How they affect each other
People interact with their 8 closest neighbours. Each interaction either builds trust or damages it, but not equally – bad actions usually have a stronger impact than good ones.
- The Powerful’s actions ripple out the most – they can lift trust a lot or damage it badly.
- Common folk influence each other and the poor more than they influence the Powerful.
- The Poor have the weakest reach, but they still shift trust in small ways.
The two worlds
We start with two halves:Good World, where everyone begins with maximum trust (+10), and Mixed World, where trust levels are randomly spread between good and bad.
Migration
If someone in the Mixed World experiences negative impacts from their neighbors for four consecutive ticks (meaning their environment is consistently harmful), they "migrate" to the Good World – but not as a good person. They replace a random good person there, bringing their distrust into the good side and leaving their old spot empty.
Why it matters
Over time, we can watch how distrust spreads like an infection, and how a few bad actors can slowly unravel even the most trusting societies.
What you’ll see
Two worlds side‑by‑side: Good (everyone starts at +10) and Mixed (good + evil). Each cell listens to its 8 neighbors and adjusts. Colors: green = high trust, yellow = neutral edge, red = entrenched distrust. Histograms below track how the population shifts over time.
Trust & moves
- Trust score: (−∞, +∞). Unbounded in both directions—trust can grow infinitely or collapse completely.
- Move rule: Uses a logistic function:
P(good) = 1 / (1 + e^(-α·T)), where α = 0.25. This creates a smooth S-curve: very negative trust → ~0% good actions, T=0 → 50% good, very positive trust → ~100% good. - Neighborhood: 8 neighbors (Moore). Your update is the average impact of their moves on you.

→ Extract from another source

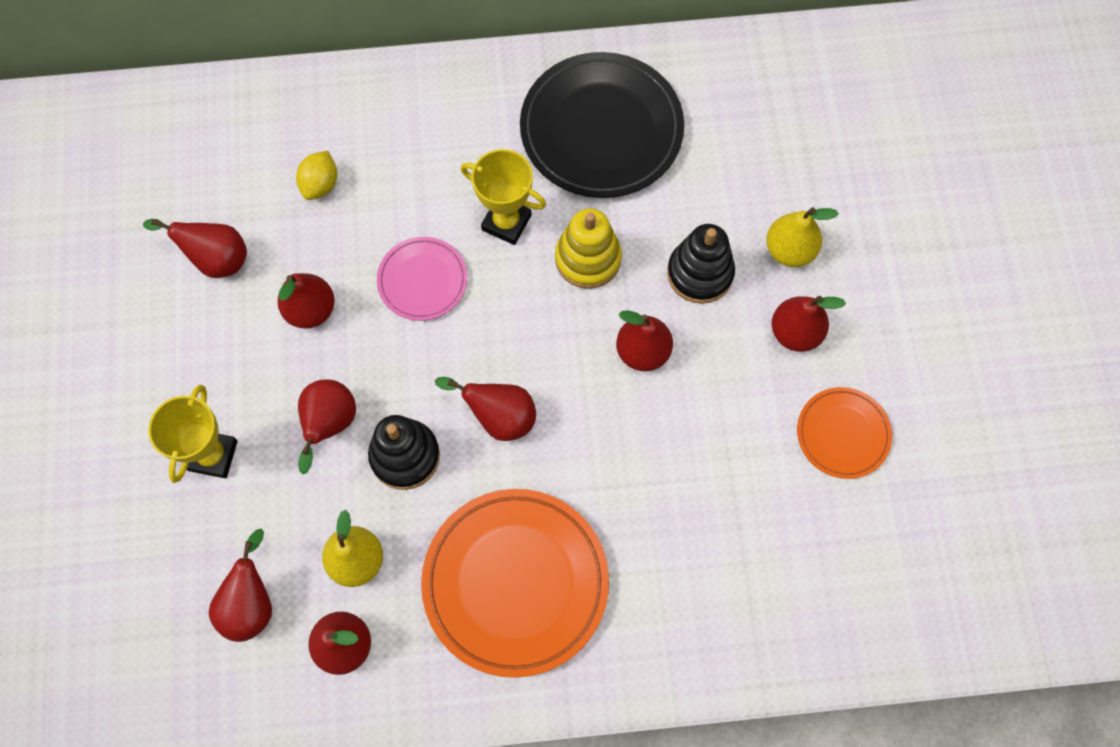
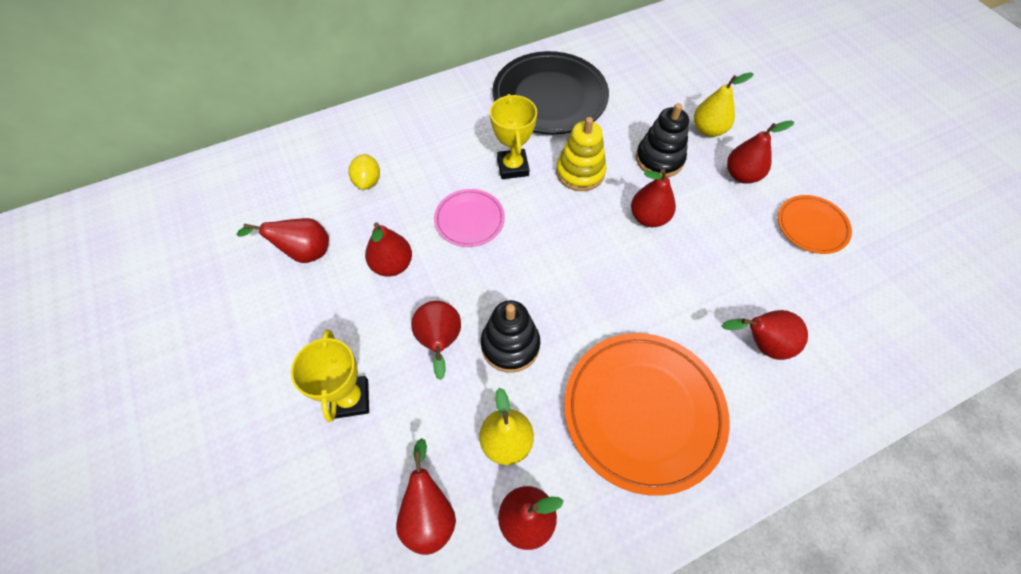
camera: 20 degrees left, 10 degrees down
red pear [435,377,536,441] -> red pear moved to [722,310,808,360]
yellow trophy [461,149,546,245] -> yellow trophy turned 75 degrees clockwise [490,94,537,179]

- Self‑drift (Powerful only): +0.1 if they act good, −0.1 if they act evil.
Scoring (impact) — actor → target per interaction
Normalized deltas. Bad hits harder than good helps. We apply these neighbor‑wise, then average.
| Actor | Target | Good Δ | Evil Δ | Comment |
|---|---|---|---|---|
| Powerful | Anyone | +0.5 | −1.0 | Megaphone effect |
| Common | Powerful | +0.1 | −0.1 | Upward impact is small |
| Common | Common | +0.1 | −0.5 | In‑group betrayal hurts |
| Common | Poor | +0.2 | −0.5 | Downward harm is heavier |
| Poor | Powerful | +0.1 | −0.1 | Barely registers upward |
| Poor | Common | +0.1 | −0.2 | Moderate |
| Poor | Poor | +0.1 | −0.3 | Local harm spreads fastest |
Worlds & migration
- Good world: everyone starts at T = 10.
- Mixed world: random in [−10, +10] at start; voids can appear.

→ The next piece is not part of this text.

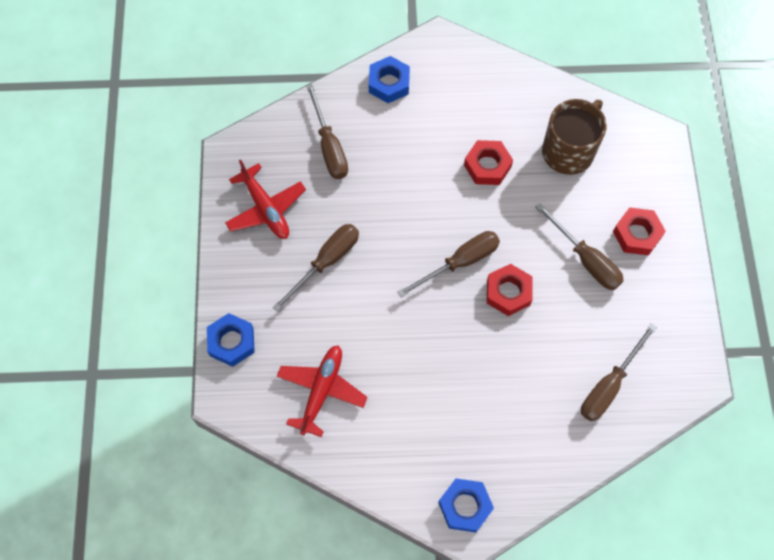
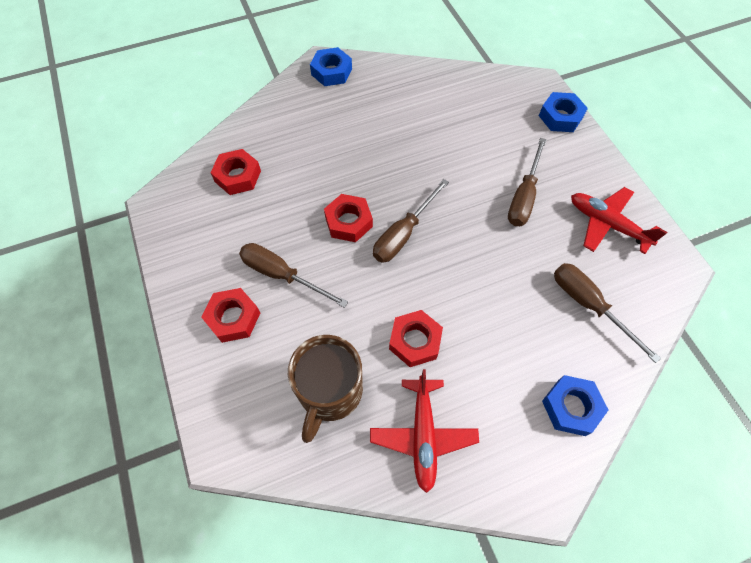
camera: 160 degrees right, 5 degrees down
red plane [277,345,368,437] -> red plane moved to [370,369,479,493]
brown screwdriver [581,323,657,421] -> red nut [211,149,261,195]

- Migration (one‑way): in Mixed, if an actor experiences negative net impact from neighbors (delta < 0) for 4 consecutive ticks, they migrate to overwrite a random Good cell; the Mixed slot becomes a void.
- Randomization: optional shuffle of positions each tick.
Reading the heatmap
Green → good, yellow → starting to distrust, red → entrenched distrust.